• [TASK ITEM] For every record that follows, write out the text exactly and omit the picture, if one is present.

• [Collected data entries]

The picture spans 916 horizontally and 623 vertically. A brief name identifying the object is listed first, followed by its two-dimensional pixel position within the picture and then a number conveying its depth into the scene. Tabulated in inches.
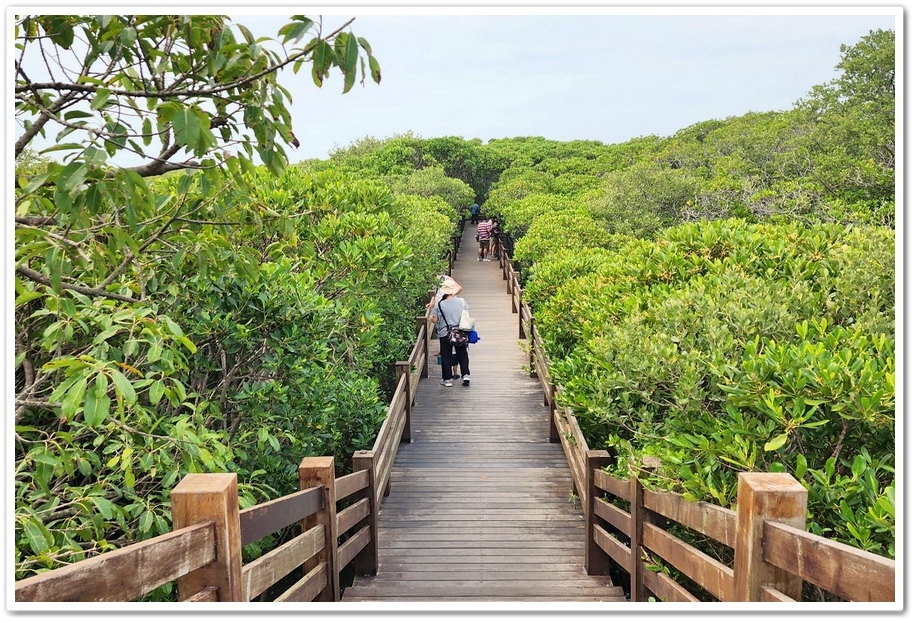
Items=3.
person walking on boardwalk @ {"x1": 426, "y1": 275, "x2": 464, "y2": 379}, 325.7
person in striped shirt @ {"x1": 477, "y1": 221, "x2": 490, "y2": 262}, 876.0
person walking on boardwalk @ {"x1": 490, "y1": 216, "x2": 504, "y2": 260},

• [TASK OUTPUT]
The picture spans 916 horizontally and 623 vertically. A brief name identifying the object is listed first, followed by its two-dimensional pixel position within the picture and then a number conveying its depth into the scene. Tabulated in inches.
Items=3.
person walking on boardwalk @ {"x1": 426, "y1": 275, "x2": 464, "y2": 379}, 325.7
person in striped shirt @ {"x1": 477, "y1": 221, "x2": 490, "y2": 262}, 876.0
person walking on boardwalk @ {"x1": 490, "y1": 216, "x2": 504, "y2": 260},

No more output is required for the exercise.